Nouvelle étude sur les éruptions volcaniques :

Savoir où va sortir la lave, ce n'est pas de la voyance, c'est de la science


Publié / Actualisé
Une nouvelle étude vient d'être publiée dans une revue scientifique américaine. Elle porte sur les éruptions volcaniques et les méthodes mises en place pour anticiper le lieu précis où la lave perce le sol. Imaginez... Flanc nord, flanc sud, ou à l'intérieur de l'enclos Fouqué ? Quand les séismes reprendront au Piton de la Fournaise, on pourrait un jour savoir où aura lieu exactement l'éruption. La science n'en finit pas de progresser, ça fait rêver. (Photo d'illustration rb/www.ipreunion.com)
Une nouvelle étude vient d'être publiée dans une revue scientifique américaine. Elle porte sur les éruptions volcaniques et les méthodes mises en place pour anticiper le lieu précis où la lave perce le sol. Imaginez... Flanc nord, flanc sud, ou à l'intérieur de l'enclos Fouqué ? Quand les séismes reprendront au Piton de la Fournaise, on pourrait un jour savoir où aura lieu exactement l'éruption. La science n'en finit pas de progresser, ça fait rêver. (Photo d'illustration rb/www.ipreunion.com)

Les scientifiques pourraient bien, d'ici peu de temps, prédire avec précision les lieux des prochaines éruptions volcaniques. Une méthode "tout à fait applicable au Piton de la Fournaise" nous explique Aline Peltier, directrice de l'Observatoire volcanologique (OVPF). "Essayer d'anticiper au mieux l'endroit où perce la lave, c'est une méthode déjà bien connue de l'Observatoire, mais ici les chercheurs ont avancé sur les modèles de prédiction."

A la tête de l'étude, on trouve Eleonora Rivalta, qu'Aline Peltier connaît bien puisqu'elle est venue sur l'île il y a deux ans pour étudier le Piton de la Fournaise. Les chercheurs se sont basés sur les données récoltées en Italie, notamment à Naples et en Sicile pour établir leurs prédictions sur les volcans.

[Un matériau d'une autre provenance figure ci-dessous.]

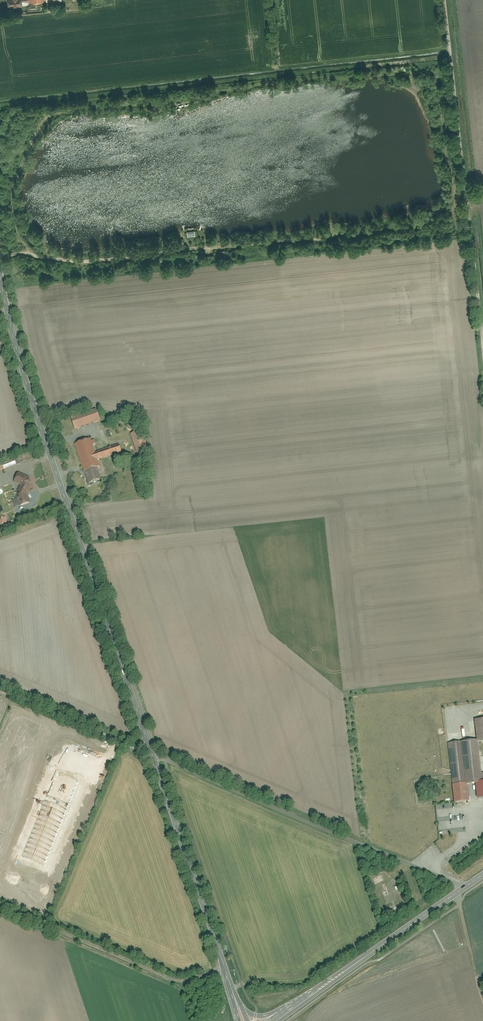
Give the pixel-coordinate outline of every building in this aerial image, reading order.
[(38,241),(43,246),(50,239),(45,235),(38,241)] [(71,418),(75,430),(101,422),(97,410),(71,418)] [(136,433),(130,434),(138,456),(143,454),(136,433)] [(91,439),(74,445),(84,473),(101,467),(91,439)] [(96,452),(99,461),(122,453),(120,445),(96,452)] [(96,469),(85,473),(90,485),(100,481),(96,469)] [(33,487),(29,477),(20,473),(15,482),(22,486),(18,492),(21,493),(28,496),(33,487)] [(31,503),(28,496),(21,493),(18,496),(21,506),(31,503)] [(477,740),(482,739),(482,718),(475,719),(477,740)] [(466,782),(482,780),(477,740),(461,742),(466,782)] [(448,742),(454,802),(467,800),(461,741),(448,742)] [(476,798),(482,797),(482,781),(474,782),(476,798)]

Mieux suivre la trajectoire du magma

Ces modèles, ce sont en fait des sortes de "schémas" qui, en se basant sur les éruptions précédentes, permettent de prédire où se dirige le magma, à la fois par déduction et en "suivant" la lave dès que les premiers signes d'éruption sont perceptibles.

Et comme le magma est "feignant" nous dit Aline Peltier, il va "là où c'est le plus simple". L'étude le dit : il choisit un chemin où la résistance est moindre. Ce sont donc les roches les moins compressées dans ce cas qui constituent la voie la plus accessible.

"On a ce qu'on appelle dans le jargon des "champs de résistance", ce sont les pressions dans le sol qui créent des ouvertures et font couler la lave plus loin" ajoute Aline Peltier. Jusqu'ici certains géologues estimaient qu'une nouvelle éruption avait de grandes chances d'avoir lieu au même endroit qu'une précédente éruption. Ici les chercheurs se penchent plutôt sur la thèse de l'alternance.

"Effectivement il y a la théorie de l'alternance", confirme Aline Peltier. "Souvent quand une éruption a lieu sur le flanc Nord, l'éruption suivante aura lieu de l'autre côté sur le flanc Sud. Tout simplement parce que la zone fracturée, où a eu lieu l'éruption, favorise la propagation du magma." Ainsi la lave "fuit ensuite à travers le paysage comme une limace" comme l'explique l'étude.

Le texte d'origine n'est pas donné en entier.